One proposed site for the leased office building -- which would have included controversial temporary detention cells -- had been criticized by some nearby residents and business owners for traffic and safety concerns.
Neil Hauff, owner of HF Hauff Co., called the decision by Immigration and Customs Enforcement (ICE) to withdraw plans to lease a building "a prudent thing to do."
Hauff, whose company makes wind machines and orchard sprayers and has been on Presson Place since 1996, repeated that his opposition to the planned ICE center was because of traffic issues in the industrial area on a dead-end street.
"It's the wrong place for that facility," he said.
Select proposals to combine the ICE units responsible for investigation and detention of illegal immigrants are being withdrawn across the country due to budget problems, according to federal officials.
"This is not unique to Yakima," said ICE spokeswoman Lorie Dankers in Seattle.
The General Services Administration, which handles property management for federal agencies, learned late last week that ICE's Office of Detention and Removal was withdrawing some of its lease request, said Ross Buffington, a GSA spokesman.
The Yakima office was to hold both that unit and ICE's Office of Investigation as part of a continuing national effort to bring the two units together.

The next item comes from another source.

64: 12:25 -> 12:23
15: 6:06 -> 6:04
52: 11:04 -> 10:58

Both offices already have separate leased space in Yakima, including temporary detention cells. Those cells are not intended for overnight stays. Detainees are either transferred to the Yakima County jail under a federal contract or taken to the federal detention center in Tacoma.

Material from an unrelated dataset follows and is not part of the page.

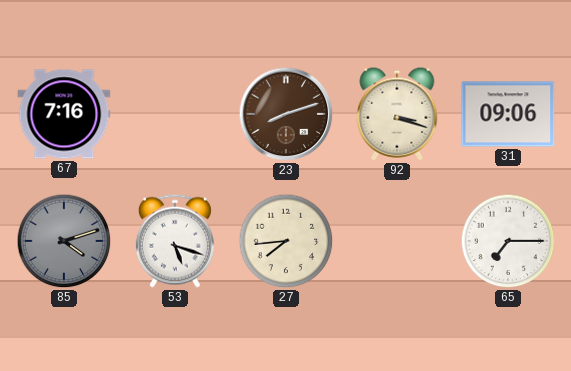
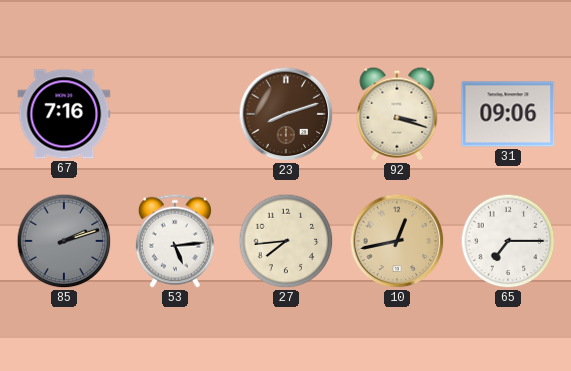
85: 4:12 -> 2:12
53: 5:18 -> 5:14
10: none -> 12:43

Dankers and Buffington have both stressed that the office building would not serve as a jail, though the concept of living next to detainees has alarmed some residents of a nearby mobile home park for senior citizens.
The Presson Place project was proposed by the Jundt-Eglin LLC and was one of several bid responses that GSA said it had been considering.
Buffington said GSA still expects to issue a scaled-back request for new Yakima space for the Office of Investigations. The detention cells were part of the requirements for the Office of Detention and Removal, he said.
Dankers and Buffington said they did not have details about how many lease requests would be proceeding.
The Office of Detention and Removal has a budget of $2.55 billion for fiscal year 2010.
"They have a variety of priorities, and this was not a priority for this year," Dankers said, noting that the request for combined space may be reconsidered in the future.